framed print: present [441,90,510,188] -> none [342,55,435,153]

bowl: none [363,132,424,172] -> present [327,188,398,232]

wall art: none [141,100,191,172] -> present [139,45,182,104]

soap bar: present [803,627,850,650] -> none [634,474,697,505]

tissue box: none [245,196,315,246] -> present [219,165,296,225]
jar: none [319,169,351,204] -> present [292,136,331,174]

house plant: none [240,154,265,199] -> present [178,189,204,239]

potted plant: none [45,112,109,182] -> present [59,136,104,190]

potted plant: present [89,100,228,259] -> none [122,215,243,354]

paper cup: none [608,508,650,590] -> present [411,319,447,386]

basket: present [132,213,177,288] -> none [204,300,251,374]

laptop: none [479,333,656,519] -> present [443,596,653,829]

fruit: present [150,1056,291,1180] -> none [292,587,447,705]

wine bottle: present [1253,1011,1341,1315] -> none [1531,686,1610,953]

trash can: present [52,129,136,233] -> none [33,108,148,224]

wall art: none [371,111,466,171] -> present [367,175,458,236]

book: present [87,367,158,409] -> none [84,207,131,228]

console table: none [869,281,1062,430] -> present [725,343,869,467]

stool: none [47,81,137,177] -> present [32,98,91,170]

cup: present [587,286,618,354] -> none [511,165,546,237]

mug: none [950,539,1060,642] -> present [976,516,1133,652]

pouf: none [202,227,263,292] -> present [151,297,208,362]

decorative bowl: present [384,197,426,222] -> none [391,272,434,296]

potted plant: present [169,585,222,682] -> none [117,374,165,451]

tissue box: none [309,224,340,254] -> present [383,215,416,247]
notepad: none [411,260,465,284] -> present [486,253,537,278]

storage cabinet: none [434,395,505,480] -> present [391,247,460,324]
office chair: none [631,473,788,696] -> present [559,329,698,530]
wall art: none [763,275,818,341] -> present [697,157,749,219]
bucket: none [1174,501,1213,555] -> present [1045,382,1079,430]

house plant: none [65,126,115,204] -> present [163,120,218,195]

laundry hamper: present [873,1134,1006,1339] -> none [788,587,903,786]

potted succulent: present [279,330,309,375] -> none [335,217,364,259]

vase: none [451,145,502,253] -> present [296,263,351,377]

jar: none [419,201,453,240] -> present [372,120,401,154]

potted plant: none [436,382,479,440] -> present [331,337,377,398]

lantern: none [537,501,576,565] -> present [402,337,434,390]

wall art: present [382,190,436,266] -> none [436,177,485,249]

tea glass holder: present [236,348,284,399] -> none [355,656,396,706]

▸ To-do item: Would you print exactly, and only, the lines of the data above from the line with "laptop: none [479,333,656,519]" through the line with "trash can: present", inclusive?

▸ Completed task:
laptop: none [479,333,656,519] -> present [443,596,653,829]

fruit: present [150,1056,291,1180] -> none [292,587,447,705]

wine bottle: present [1253,1011,1341,1315] -> none [1531,686,1610,953]

trash can: present [52,129,136,233] -> none [33,108,148,224]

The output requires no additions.